I am not for a moment thinking that Bob Diamond's leaving Barclays changes banking for good. That would be ridiculous. He's nothing more than an expensive sacrificial lamb this morning. A great many more people including at least one government minister (Lord Green) have to go, a whole new raft of ethics based regulation, backed by people with the proven ability to stand up for what is right who are needed on bank boards, split up banks and new regulation have all to happen before real change will be clearly evidenced. All that will take time.
This is however a moment to suggest how we will know that change has happened. This is a question I like to ask.

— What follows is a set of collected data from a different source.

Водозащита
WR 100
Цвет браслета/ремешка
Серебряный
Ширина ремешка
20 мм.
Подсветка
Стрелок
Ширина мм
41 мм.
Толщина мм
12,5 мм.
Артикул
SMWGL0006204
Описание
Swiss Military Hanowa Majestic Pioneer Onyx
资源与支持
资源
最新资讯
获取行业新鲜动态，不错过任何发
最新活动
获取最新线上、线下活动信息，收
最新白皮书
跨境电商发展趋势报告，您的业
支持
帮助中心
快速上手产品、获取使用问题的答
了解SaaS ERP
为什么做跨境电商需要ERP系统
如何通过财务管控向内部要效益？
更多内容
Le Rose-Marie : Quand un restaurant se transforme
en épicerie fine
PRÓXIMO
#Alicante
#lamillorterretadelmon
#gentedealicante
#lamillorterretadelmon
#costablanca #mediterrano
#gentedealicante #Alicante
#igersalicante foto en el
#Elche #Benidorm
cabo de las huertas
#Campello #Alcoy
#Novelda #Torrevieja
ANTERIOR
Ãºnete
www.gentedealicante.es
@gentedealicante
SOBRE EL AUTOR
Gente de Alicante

If you can't imagine what change will look like there's no point thinking it possible.
In the case of banking - and the whole related financial infrastructure embracing the lawyers and accountants who are in my opinion as corrupt as the banks they serve - I think it's fairly easy to tell when change will have happened. That will be when they say "it was legal but we chose not to to do it because it was wrong".
So they wouldn't avoid tax.
And they wouldn't use tax havens.
And they wouldn't seek to help those trying to avoid and in so many offshore cases evade their taxes.
And they would not seek to hide their profits earned in the UK elsewhere.
And they wouldn't avoid the spirit of regulation.
Or avoid transparency when that option was available to them.
It's by their actions that we will know that banks have changed. I'm looking forward to seeing it, I hope in my lifetime. Trouble is, actuarially I've probably got at least 30 years to go. And we can't wait that long.